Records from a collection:
*** Begin section ***

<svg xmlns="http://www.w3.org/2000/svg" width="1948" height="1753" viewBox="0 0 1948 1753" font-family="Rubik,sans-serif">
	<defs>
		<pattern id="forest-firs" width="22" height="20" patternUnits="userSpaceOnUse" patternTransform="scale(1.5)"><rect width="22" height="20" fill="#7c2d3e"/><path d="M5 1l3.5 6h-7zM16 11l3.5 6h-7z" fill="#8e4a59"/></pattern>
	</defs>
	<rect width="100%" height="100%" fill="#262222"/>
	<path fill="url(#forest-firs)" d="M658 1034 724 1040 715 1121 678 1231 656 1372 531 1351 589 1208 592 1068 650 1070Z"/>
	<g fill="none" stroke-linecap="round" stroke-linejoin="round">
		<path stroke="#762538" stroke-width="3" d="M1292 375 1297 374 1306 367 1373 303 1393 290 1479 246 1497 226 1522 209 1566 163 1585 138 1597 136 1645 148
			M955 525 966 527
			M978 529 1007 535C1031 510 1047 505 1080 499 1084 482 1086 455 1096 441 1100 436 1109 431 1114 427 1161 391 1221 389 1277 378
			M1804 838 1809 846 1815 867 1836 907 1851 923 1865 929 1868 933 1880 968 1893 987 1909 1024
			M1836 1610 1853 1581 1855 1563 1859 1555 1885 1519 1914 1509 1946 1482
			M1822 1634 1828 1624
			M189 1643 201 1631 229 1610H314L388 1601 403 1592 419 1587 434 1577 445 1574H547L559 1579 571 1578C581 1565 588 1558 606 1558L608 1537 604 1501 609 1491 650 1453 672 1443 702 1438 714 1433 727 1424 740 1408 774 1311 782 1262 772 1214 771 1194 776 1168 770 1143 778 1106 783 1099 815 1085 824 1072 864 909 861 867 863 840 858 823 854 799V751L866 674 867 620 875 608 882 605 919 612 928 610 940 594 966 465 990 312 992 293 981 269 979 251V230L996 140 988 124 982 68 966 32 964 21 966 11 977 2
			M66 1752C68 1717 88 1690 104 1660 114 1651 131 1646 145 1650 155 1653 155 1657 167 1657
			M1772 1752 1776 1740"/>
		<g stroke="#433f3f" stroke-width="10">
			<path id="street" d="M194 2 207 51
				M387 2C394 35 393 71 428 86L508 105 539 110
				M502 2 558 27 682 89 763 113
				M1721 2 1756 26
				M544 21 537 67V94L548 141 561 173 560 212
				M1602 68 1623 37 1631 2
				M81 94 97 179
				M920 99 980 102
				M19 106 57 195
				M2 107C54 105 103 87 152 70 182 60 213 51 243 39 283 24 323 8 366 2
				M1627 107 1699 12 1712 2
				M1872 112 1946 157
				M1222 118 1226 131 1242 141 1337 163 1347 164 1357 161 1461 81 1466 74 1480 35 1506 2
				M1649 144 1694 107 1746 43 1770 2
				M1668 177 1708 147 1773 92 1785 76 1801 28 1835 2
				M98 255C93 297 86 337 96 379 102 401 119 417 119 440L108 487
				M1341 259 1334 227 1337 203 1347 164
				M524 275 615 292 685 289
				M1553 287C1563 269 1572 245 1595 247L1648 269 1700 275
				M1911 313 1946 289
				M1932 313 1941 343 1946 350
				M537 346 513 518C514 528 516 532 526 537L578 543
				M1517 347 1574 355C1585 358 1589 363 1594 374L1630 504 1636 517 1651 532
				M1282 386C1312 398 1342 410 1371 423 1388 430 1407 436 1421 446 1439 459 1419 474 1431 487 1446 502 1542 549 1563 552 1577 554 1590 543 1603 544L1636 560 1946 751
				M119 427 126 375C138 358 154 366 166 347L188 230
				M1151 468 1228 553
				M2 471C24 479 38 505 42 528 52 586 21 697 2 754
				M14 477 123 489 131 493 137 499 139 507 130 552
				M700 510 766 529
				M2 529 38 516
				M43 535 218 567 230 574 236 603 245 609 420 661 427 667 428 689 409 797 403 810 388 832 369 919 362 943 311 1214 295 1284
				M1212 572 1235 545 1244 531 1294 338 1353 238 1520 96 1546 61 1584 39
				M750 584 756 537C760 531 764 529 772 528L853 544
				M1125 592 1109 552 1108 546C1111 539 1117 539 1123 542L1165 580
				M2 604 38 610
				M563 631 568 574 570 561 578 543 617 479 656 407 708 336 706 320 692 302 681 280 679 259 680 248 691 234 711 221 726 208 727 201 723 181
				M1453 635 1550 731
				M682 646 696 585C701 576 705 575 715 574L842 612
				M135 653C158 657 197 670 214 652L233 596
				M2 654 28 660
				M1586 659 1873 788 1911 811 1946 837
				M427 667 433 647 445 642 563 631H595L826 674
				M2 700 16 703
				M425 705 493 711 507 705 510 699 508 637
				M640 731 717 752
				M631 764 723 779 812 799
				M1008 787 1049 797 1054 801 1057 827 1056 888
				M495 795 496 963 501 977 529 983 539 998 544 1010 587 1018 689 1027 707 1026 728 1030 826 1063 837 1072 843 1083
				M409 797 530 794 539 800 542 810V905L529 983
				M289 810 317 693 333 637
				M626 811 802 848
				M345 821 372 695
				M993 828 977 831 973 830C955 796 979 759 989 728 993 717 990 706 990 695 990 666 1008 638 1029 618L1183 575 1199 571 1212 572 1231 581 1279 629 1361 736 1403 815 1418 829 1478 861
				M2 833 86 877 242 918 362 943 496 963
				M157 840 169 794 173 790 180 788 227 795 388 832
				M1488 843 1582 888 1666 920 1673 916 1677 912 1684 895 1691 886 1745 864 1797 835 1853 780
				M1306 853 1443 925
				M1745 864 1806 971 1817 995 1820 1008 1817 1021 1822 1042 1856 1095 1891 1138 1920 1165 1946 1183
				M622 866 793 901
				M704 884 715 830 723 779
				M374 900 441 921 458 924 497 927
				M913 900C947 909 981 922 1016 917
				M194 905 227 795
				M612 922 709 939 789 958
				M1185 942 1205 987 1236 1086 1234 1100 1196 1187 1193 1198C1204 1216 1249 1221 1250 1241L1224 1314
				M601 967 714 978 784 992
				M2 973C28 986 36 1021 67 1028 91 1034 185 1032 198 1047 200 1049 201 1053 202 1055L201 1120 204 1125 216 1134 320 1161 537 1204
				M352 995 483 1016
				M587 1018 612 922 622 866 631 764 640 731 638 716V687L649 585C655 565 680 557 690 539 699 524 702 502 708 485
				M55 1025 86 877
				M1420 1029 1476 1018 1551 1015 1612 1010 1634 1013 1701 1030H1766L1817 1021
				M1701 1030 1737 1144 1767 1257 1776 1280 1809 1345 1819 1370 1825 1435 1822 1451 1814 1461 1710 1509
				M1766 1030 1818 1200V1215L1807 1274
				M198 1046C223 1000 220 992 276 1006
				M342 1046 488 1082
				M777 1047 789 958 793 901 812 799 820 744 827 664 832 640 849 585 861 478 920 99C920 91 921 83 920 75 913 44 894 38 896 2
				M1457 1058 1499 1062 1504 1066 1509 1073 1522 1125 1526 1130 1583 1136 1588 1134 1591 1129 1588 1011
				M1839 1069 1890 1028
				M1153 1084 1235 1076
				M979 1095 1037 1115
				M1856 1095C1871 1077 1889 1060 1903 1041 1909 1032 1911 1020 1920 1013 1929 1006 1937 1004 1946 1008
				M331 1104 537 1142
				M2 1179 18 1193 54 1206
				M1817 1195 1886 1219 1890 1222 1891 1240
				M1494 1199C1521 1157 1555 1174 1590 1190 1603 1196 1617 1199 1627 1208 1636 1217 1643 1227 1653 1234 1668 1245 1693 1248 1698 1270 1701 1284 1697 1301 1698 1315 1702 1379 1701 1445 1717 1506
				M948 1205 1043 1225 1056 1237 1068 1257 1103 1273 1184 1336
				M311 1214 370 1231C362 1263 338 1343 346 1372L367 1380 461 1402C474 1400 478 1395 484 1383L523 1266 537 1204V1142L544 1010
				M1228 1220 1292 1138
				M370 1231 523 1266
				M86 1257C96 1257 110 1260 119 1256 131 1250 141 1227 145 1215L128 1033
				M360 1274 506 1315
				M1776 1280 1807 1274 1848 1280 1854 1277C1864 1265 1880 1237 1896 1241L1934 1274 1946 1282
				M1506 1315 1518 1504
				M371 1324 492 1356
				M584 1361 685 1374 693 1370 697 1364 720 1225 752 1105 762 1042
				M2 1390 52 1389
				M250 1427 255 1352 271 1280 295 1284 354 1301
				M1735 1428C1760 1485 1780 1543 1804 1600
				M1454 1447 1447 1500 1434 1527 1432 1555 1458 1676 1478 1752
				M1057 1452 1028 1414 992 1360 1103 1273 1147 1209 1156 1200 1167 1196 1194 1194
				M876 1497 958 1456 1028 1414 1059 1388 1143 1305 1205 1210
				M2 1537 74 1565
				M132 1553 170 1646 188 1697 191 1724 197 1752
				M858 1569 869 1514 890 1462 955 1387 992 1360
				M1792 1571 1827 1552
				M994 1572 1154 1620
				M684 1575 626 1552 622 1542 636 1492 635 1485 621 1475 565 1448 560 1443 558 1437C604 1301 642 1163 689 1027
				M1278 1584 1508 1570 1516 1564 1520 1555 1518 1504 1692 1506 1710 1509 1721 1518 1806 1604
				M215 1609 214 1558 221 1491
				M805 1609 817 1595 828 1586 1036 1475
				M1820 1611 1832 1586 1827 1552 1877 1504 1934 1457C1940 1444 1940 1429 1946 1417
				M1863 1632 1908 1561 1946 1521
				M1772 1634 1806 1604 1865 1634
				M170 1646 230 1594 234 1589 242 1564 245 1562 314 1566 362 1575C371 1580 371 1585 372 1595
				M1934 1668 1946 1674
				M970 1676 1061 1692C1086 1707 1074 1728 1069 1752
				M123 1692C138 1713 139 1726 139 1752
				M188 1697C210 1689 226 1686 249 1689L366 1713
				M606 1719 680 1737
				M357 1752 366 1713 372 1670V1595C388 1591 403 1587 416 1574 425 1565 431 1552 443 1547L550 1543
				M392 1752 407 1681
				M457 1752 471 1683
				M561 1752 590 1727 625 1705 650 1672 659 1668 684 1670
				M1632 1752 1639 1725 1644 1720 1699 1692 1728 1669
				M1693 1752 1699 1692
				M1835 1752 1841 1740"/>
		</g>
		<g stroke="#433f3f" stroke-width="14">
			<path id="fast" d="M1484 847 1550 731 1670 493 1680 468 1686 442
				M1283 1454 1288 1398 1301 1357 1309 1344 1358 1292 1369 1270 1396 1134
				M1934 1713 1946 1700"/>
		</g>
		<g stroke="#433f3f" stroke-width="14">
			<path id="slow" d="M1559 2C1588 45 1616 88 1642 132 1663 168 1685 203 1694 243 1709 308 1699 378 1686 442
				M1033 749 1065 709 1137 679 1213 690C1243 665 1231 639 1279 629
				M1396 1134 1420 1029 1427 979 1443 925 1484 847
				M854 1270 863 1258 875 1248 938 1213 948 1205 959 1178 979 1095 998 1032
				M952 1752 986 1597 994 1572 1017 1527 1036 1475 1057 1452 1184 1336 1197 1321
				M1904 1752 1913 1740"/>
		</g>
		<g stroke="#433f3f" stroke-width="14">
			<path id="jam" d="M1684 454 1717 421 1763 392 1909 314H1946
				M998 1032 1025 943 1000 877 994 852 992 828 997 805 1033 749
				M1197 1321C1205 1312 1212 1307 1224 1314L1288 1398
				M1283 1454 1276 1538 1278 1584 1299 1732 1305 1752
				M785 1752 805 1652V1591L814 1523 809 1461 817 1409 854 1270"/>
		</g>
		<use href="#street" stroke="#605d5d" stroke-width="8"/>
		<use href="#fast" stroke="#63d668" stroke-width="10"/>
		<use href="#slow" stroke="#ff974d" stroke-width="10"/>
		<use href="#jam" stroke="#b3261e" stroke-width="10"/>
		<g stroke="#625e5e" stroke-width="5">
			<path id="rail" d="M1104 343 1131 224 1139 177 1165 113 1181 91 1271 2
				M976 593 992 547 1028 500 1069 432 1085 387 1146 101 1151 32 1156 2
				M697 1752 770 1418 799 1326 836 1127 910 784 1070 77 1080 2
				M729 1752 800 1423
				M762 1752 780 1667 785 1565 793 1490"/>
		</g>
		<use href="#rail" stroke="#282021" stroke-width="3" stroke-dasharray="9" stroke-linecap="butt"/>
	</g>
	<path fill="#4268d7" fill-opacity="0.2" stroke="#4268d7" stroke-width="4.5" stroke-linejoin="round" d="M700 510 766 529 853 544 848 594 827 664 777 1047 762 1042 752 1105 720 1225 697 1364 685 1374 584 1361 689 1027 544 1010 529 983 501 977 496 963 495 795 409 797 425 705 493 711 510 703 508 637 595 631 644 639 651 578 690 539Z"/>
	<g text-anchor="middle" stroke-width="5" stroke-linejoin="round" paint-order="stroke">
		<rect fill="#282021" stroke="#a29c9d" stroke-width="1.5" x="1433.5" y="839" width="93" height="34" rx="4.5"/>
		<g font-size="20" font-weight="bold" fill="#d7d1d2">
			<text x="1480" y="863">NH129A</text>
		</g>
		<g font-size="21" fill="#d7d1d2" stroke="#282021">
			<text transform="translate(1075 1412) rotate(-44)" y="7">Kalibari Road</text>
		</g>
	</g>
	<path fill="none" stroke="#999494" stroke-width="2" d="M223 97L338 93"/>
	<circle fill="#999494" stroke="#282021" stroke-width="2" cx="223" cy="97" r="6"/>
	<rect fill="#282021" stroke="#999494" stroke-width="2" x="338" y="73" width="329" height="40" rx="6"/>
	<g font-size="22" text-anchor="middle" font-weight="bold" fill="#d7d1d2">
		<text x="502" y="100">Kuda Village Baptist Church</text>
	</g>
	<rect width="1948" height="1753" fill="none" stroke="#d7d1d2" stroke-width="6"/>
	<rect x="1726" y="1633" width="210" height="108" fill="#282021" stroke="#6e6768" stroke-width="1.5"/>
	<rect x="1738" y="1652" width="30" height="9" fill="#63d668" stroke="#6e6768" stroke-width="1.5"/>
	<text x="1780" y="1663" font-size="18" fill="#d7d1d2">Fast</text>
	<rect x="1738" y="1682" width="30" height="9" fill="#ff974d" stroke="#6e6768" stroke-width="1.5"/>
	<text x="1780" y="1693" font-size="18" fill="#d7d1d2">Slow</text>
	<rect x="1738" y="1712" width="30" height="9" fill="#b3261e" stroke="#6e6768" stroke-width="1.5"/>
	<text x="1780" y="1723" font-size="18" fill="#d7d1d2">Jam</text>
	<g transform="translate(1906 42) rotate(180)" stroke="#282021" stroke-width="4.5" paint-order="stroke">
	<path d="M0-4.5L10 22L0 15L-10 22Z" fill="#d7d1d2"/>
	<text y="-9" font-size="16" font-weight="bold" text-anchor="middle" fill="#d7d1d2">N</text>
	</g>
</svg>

*** End section ***

WORK REQUEST:
Above are the records; copy exactly the lines from the line with "M606 1719 680 1737" through the line with "M1197 1321C1205 1312", both included.

RESPONSE FOR THIS EXERCISE:
				M606 1719 680 1737
				M357 1752 366 1713 372 1670V1595C388 1591 403 1587 416 1574 425 1565 431 1552 443 1547L550 1543
				M392 1752 407 1681
				M457 1752 471 1683
				M561 1752 590 1727 625 1705 650 1672 659 1668 684 1670
				M1632 1752 1639 1725 1644 1720 1699 1692 1728 1669
				M1693 1752 1699 1692
				M1835 1752 1841 1740"/>
		</g>
		<g stroke="#433f3f" stroke-width="14">
			<path id="fast" d="M1484 847 1550 731 1670 493 1680 468 1686 442
				M1283 1454 1288 1398 1301 1357 1309 1344 1358 1292 1369 1270 1396 1134
				M1934 1713 1946 1700"/>
		</g>
		<g stroke="#433f3f" stroke-width="14">
			<path id="slow" d="M1559 2C1588 45 1616 88 1642 132 1663 168 1685 203 1694 243 1709 308 1699 378 1686 442
				M1033 749 1065 709 1137 679 1213 690C1243 665 1231 639 1279 629
				M1396 1134 1420 1029 1427 979 1443 925 1484 847
				M854 1270 863 1258 875 1248 938 1213 948 1205 959 1178 979 1095 998 1032
				M952 1752 986 1597 994 1572 1017 1527 1036 1475 1057 1452 1184 1336 1197 1321
				M1904 1752 1913 1740"/>
		</g>
		<g stroke="#433f3f" stroke-width="14">
			<path id="jam" d="M1684 454 1717 421 1763 392 1909 314H1946
				M998 1032 1025 943 1000 877 994 852 992 828 997 805 1033 749
				M1197 1321C1205 1312 1212 1307 1224 1314L1288 1398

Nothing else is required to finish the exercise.